DIRECTIONS> Reproduce every item below character for character, leaving the pictures out of your copy.

◇ ◇ ◇ ◇ ◇

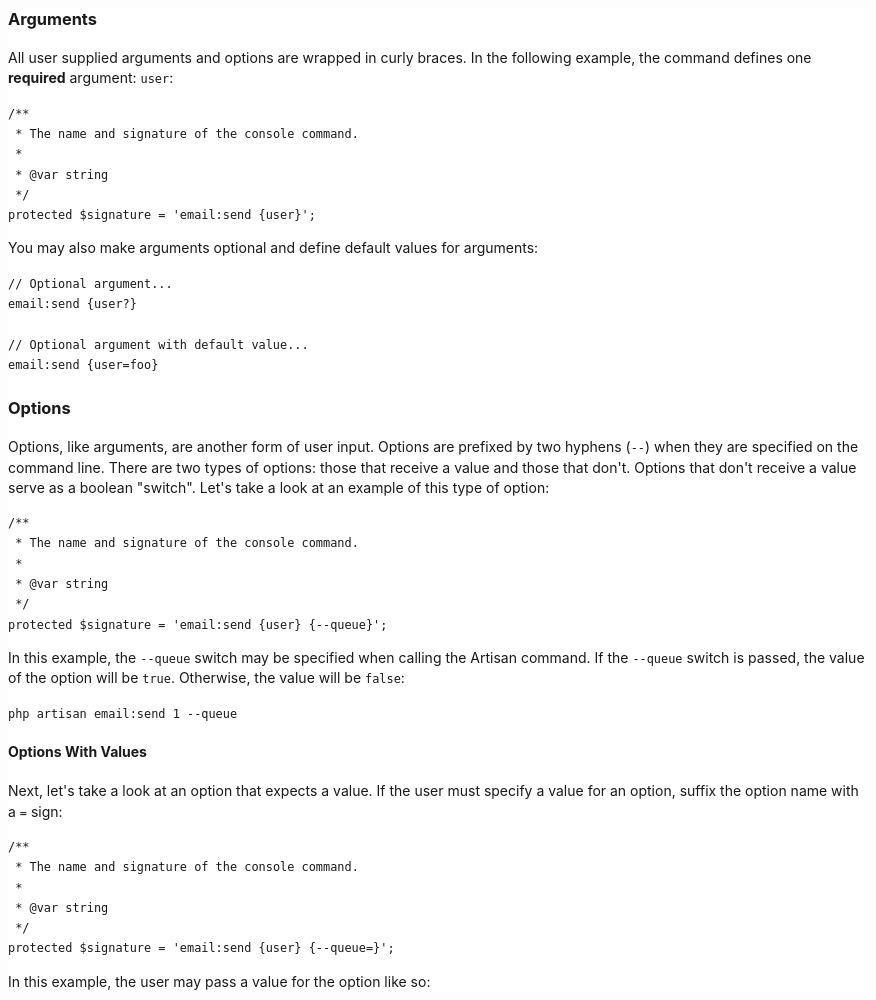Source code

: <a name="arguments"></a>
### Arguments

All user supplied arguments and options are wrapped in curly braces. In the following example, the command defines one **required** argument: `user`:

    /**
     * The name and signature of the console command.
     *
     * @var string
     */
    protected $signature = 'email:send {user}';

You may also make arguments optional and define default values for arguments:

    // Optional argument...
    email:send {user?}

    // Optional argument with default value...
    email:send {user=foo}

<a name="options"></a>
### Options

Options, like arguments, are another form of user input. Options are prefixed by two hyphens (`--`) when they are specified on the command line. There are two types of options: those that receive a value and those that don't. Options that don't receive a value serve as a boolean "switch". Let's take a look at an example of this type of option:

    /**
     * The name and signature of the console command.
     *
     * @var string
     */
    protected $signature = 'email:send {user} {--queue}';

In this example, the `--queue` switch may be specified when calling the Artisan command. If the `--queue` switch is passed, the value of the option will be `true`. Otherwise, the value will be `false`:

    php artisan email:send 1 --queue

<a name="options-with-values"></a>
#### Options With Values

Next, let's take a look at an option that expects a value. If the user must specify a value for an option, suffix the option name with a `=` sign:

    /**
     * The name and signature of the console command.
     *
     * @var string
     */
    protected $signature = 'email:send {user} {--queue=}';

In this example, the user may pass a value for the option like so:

◇ ◇ ◇ ◇ ◇

RESPONSE AREA>
Source code

: <a name="arguments"></a>
### Arguments

All user supplied arguments and options are wrapped in curly braces. In the following example, the command defines one **required** argument: `user`:

    /**
     * The name and signature of the console command.
     *
     * @var string
     */
    protected $signature = 'email:send {user}';

You may also make arguments optional and define default values for arguments:

    // Optional argument...
    email:send {user?}

    // Optional argument with default value...
    email:send {user=foo}

<a name="options"></a>
### Options

Options, like arguments, are another form of user input. Options are prefixed by two hyphens (`--`) when they are specified on the command line. There are two types of options: those that receive a value and those that don't. Options that don't receive a value serve as a boolean "switch". Let's take a look at an example of this type of option:

    /**
     * The name and signature of the console command.
     *
     * @var string
     */
    protected $signature = 'email:send {user} {--queue}';

In this example, the `--queue` switch may be specified when calling the Artisan command. If the `--queue` switch is passed, the value of the option will be `true`. Otherwise, the value will be `false`:

    php artisan email:send 1 --queue

<a name="options-with-values"></a>
#### Options With Values

Next, let's take a look at an option that expects a value. If the user must specify a value for an option, suffix the option name with a `=` sign:

    /**
     * The name and signature of the console command.
     *
     * @var string
     */
    protected $signature = 'email:send {user} {--queue=}';

In this example, the user may pass a value for the option like so:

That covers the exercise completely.